The material below contains a line with "nose: (862, 427)" and a line with "left back paw: (730, 489)". Copy exactly those two lines and all lines between them.
>>>>>
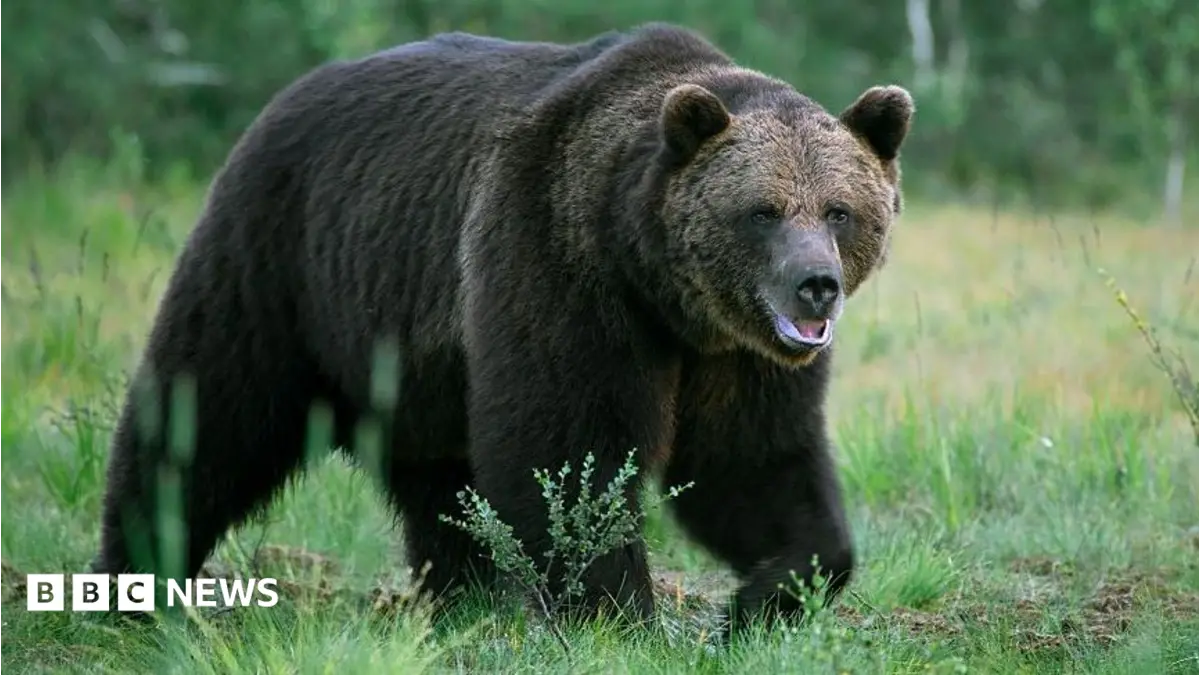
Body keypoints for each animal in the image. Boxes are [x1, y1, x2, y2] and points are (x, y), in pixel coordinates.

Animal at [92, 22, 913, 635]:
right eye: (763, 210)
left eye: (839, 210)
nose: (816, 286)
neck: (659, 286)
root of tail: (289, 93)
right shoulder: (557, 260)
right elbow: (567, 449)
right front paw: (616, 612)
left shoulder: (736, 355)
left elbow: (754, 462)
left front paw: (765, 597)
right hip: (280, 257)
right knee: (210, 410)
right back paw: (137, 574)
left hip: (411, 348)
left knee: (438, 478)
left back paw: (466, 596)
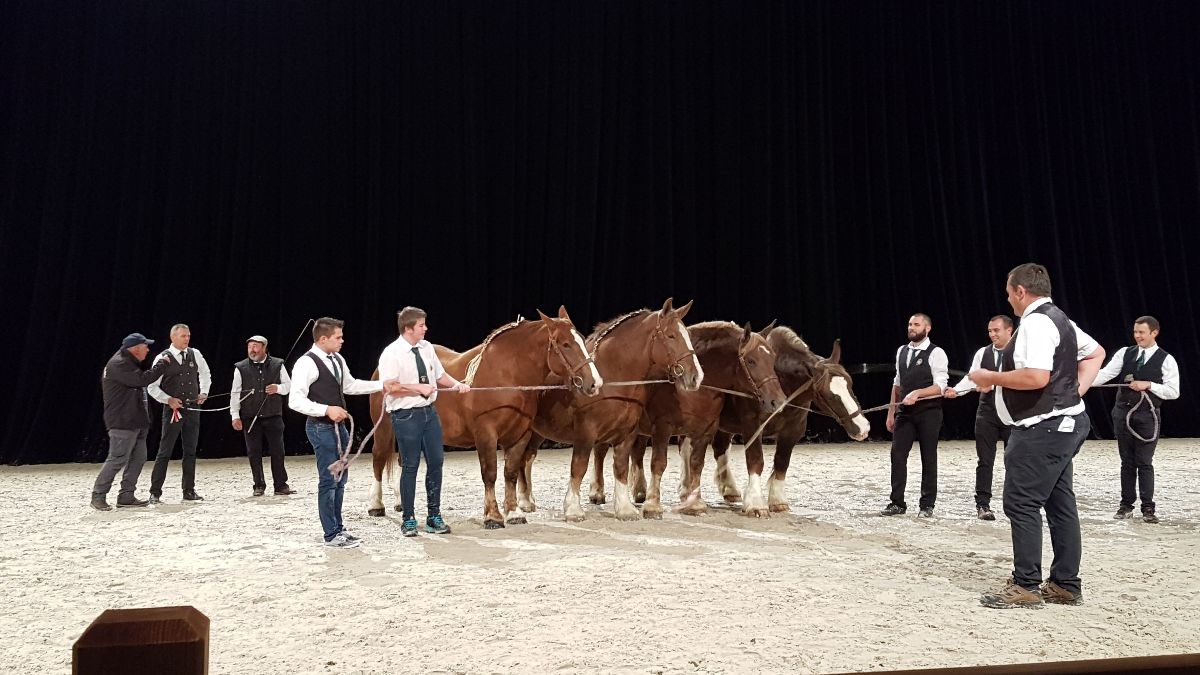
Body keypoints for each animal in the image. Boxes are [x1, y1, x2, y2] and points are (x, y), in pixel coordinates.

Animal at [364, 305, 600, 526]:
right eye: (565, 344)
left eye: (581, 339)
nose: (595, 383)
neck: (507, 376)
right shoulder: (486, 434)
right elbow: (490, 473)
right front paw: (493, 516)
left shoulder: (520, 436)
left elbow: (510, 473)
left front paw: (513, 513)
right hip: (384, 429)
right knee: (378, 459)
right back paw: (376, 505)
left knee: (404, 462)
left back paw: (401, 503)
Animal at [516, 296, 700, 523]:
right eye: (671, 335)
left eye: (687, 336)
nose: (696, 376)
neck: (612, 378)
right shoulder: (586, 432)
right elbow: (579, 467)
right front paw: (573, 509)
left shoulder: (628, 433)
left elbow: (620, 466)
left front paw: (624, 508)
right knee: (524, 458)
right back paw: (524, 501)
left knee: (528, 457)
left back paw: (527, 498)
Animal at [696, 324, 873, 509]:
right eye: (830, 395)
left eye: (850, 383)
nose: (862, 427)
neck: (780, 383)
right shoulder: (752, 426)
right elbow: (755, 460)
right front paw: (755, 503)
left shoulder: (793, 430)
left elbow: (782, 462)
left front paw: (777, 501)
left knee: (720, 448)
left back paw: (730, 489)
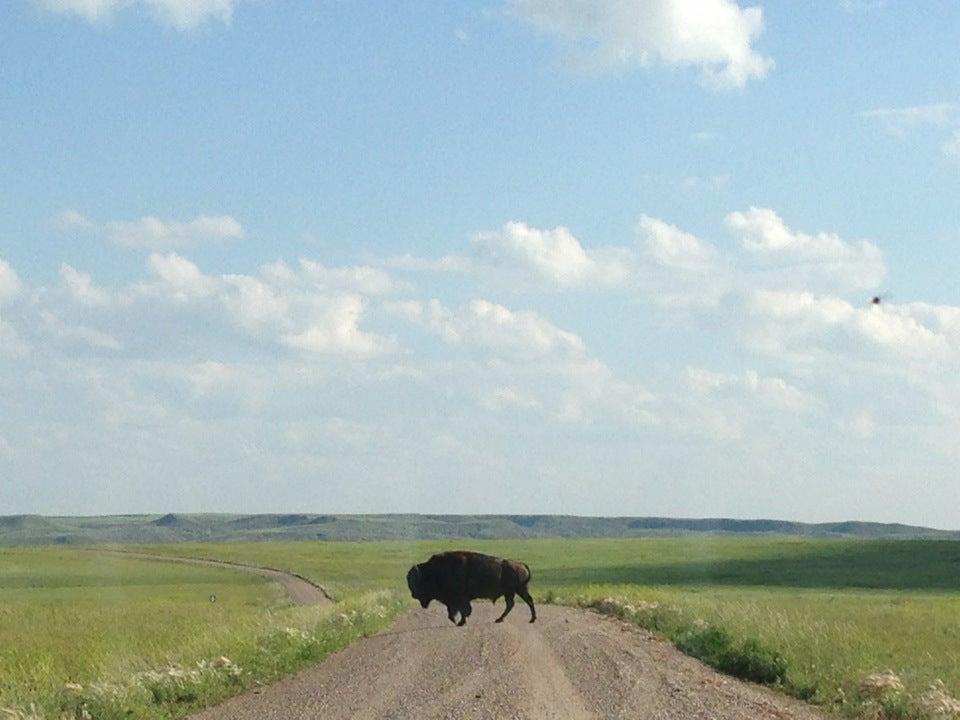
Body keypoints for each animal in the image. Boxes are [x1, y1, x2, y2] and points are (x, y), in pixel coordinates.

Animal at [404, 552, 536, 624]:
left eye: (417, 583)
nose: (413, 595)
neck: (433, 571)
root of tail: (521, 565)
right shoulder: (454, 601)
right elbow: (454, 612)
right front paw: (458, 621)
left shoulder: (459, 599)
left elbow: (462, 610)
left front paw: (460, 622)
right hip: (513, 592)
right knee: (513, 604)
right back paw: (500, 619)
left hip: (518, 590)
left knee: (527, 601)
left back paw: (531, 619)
<<<<<
>>>>>
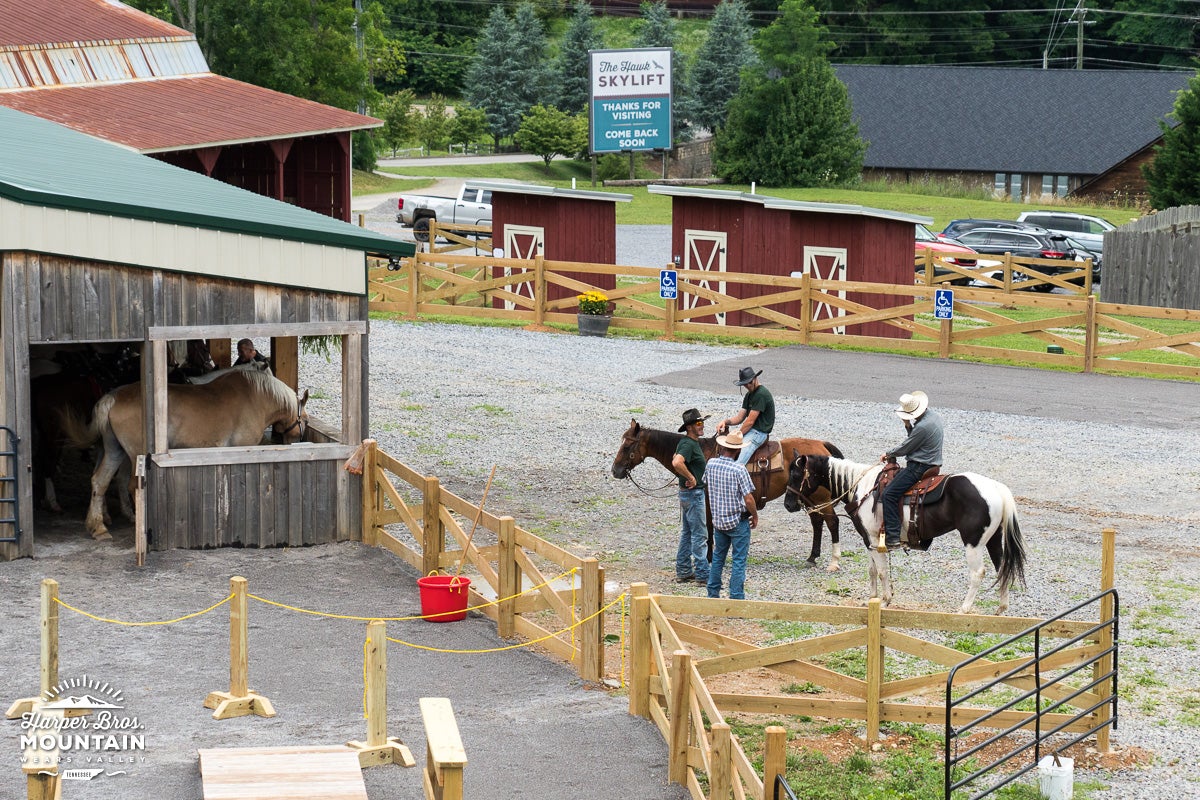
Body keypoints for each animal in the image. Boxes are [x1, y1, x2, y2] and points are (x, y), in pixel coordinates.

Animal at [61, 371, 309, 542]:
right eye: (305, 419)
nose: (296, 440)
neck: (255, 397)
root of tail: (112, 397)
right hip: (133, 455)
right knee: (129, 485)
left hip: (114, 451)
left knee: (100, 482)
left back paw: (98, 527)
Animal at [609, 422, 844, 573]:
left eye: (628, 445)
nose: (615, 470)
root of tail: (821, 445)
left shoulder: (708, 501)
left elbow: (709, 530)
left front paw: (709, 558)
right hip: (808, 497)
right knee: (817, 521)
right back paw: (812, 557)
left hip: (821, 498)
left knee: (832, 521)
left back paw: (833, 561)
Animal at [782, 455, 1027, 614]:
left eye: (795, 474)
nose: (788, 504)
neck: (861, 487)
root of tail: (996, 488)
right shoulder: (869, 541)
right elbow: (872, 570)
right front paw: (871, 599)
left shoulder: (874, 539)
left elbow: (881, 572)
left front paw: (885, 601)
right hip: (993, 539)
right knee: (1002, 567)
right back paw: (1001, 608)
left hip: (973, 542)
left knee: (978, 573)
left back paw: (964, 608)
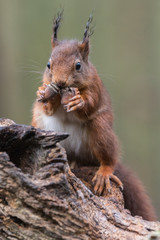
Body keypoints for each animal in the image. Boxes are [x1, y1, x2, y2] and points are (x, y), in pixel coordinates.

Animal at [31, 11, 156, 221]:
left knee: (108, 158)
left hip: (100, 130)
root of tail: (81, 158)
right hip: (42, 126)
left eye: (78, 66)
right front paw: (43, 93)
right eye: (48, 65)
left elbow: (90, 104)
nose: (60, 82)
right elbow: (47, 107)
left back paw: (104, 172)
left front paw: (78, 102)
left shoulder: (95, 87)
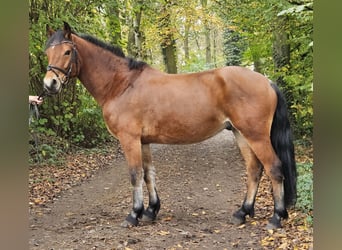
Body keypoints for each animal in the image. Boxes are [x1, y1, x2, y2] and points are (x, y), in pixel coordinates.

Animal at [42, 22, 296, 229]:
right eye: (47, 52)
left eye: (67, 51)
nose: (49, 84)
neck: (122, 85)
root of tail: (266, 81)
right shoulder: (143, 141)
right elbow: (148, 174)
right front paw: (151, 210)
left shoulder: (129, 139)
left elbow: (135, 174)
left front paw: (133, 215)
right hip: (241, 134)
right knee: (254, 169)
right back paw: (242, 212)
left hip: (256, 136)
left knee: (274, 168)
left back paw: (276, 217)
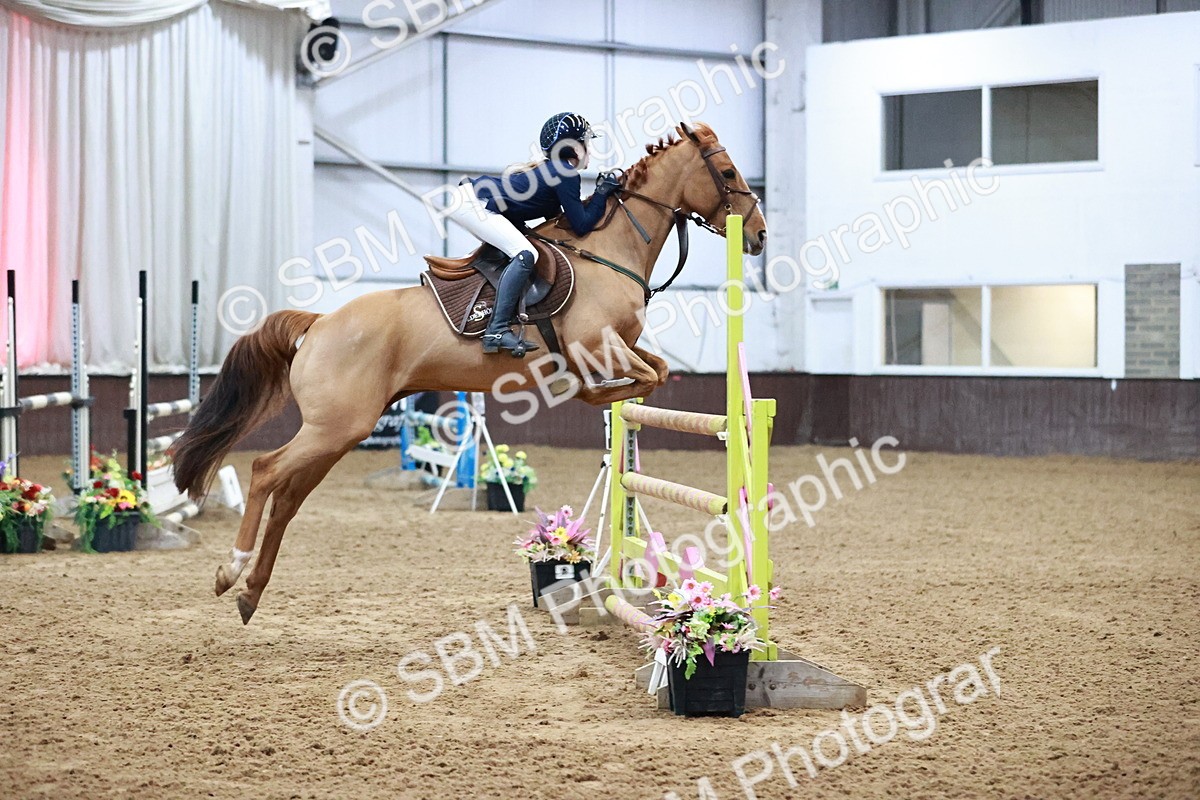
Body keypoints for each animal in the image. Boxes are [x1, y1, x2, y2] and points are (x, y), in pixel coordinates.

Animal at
<<<<<
** Problem solution **
nose: (862, 427)
neck: (780, 383)
right shoulder: (752, 426)
right elbow: (755, 460)
right front paw: (755, 503)
left shoulder: (793, 430)
left elbow: (782, 462)
left front paw: (777, 501)
left knee: (720, 448)
left back paw: (730, 489)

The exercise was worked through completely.